##### LISTED ENTRIES #####
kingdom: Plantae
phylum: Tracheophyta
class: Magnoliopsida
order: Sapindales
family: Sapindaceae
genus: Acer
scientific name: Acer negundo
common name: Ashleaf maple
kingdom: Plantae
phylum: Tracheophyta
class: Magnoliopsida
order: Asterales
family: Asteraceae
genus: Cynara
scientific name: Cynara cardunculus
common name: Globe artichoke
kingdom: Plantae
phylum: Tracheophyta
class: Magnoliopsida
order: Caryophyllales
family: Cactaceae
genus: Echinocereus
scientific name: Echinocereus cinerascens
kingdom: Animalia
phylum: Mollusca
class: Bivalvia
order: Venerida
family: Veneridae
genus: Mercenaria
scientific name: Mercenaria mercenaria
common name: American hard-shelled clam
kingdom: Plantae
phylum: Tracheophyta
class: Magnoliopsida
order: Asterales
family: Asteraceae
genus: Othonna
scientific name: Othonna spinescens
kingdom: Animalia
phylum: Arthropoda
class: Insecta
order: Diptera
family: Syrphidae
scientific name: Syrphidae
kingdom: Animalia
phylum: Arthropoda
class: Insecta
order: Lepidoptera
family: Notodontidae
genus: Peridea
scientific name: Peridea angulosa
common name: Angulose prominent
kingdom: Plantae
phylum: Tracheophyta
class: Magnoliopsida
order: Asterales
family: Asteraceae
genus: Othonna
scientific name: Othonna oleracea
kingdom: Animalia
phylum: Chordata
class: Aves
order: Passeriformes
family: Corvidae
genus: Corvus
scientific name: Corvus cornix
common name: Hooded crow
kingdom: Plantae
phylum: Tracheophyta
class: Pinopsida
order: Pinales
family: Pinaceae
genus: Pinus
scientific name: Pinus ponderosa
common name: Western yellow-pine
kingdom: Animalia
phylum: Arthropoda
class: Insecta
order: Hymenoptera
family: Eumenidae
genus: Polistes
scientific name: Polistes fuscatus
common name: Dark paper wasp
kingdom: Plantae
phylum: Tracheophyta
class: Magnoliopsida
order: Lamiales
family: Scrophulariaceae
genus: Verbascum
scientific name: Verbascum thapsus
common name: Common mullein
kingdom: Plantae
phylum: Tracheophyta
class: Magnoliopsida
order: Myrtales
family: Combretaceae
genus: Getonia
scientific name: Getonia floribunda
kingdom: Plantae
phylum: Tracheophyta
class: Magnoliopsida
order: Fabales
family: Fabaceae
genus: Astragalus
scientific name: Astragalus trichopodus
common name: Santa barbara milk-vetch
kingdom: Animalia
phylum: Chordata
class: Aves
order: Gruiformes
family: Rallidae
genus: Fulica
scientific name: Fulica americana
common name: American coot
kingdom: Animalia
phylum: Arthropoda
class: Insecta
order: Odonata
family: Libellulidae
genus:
#####
Turn the lines of all the rows above into a single numbered list, leaving out any blank lines.

**WRITTEN SOLUTION**
1. kingdom: Plantae
2. phylum: Tracheophyta
3. class: Magnoliopsida
4. order: Sapindales
5. family: Sapindaceae
6. genus: Acer
7. scientific name: Acer negundo
8. common name: Ashleaf maple
9. kingdom: Plantae
10. phylum: Tracheophyta
11. class: Magnoliopsida
12. order: Asterales
13. family: Asteraceae
14. genus: Cynara
15. scientific name: Cynara cardunculus
16. common name: Globe artichoke
17. kingdom: Plantae
18. phylum: Tracheophyta
19. class: Magnoliopsida
20. order: Caryophyllales
21. family: Cactaceae
22. genus: Echinocereus
23. scientific name: Echinocereus cinerascens
24. kingdom: Animalia
25. phylum: Mollusca
26. class: Bivalvia
27. order: Venerida
28. family: Veneridae
29. genus: Mercenaria
30. scientific name: Mercenaria mercenaria
31. common name: American hard-shelled clam
32. kingdom: Plantae
33. phylum: Tracheophyta
34. class: Magnoliopsida
35. order: Asterales
36. family: Asteraceae
37. genus: Othonna
38. scientific name: Othonna spinescens
39. kingdom: Animalia
40. phylum: Arthropoda
41. class: Insecta
42. order: Diptera
43. family: Syrphidae
44. scientific name: Syrphidae
45. kingdom: Animalia
46. phylum: Arthropoda
47. class: Insecta
48. order: Lepidoptera
49. family: Notodontidae
50. genus: Peridea
51. scientific name: Peridea angulosa
52. common name: Angulose prominent
53. kingdom: Plantae
54. phylum: Tracheophyta
55. class: Magnoliopsida
56. order: Asterales
57. family: Asteraceae
58. genus: Othonna
59. scientific name: Othonna oleracea
60. kingdom: Animalia
61. phylum: Chordata
62. class: Aves
63. order: Passeriformes
64. family: Corvidae
65. genus: Corvus
66. scientific name: Corvus cornix
67. common name: Hooded crow
68. kingdom: Plantae
69. phylum: Tracheophyta
70. class: Pinopsida
71. order: Pinales
72. family: Pinaceae
73. genus: Pinus
74. scientific name: Pinus ponderosa
75. common name: Western yellow-pine
76. kingdom: Animalia
77. phylum: Arthropoda
78. class: Insecta
79. order: Hymenoptera
80. family: Eumenidae
81. genus: Polistes
82. scientific name: Polistes fuscatus
83. common name: Dark paper wasp
84. kingdom: Plantae
85. phylum: Tracheophyta
86. class: Magnoliopsida
87. order: Lamiales
88. family: Scrophulariaceae
89. genus: Verbascum
90. scientific name: Verbascum thapsus
91. common name: Common mullein
92. kingdom: Plantae
93. phylum: Tracheophyta
94. class: Magnoliopsida
95. order: Myrtales
96. family: Combretaceae
97. genus: Getonia
98. scientific name: Getonia floribunda
99. kingdom: Plantae
100. phylum: Tracheophyta
101. class: Magnoliopsida
102. order: Fabales
103. family: Fabaceae
104. genus: Astragalus
105. scientific name: Astragalus trichopodus
106. common name: Santa barbara milk-vetch
107. kingdom: Animalia
108. phylum: Chordata
109. class: Aves
110. order: Gruiformes
111. family: Rallidae
112. genus: Fulica
113. scientific name: Fulica americana
114. common name: American coot
115. kingdom: Animalia
116. phylum: Arthropoda
117. class: Insecta
118. order: Odonata
119. family: Libellulidae
120. genus:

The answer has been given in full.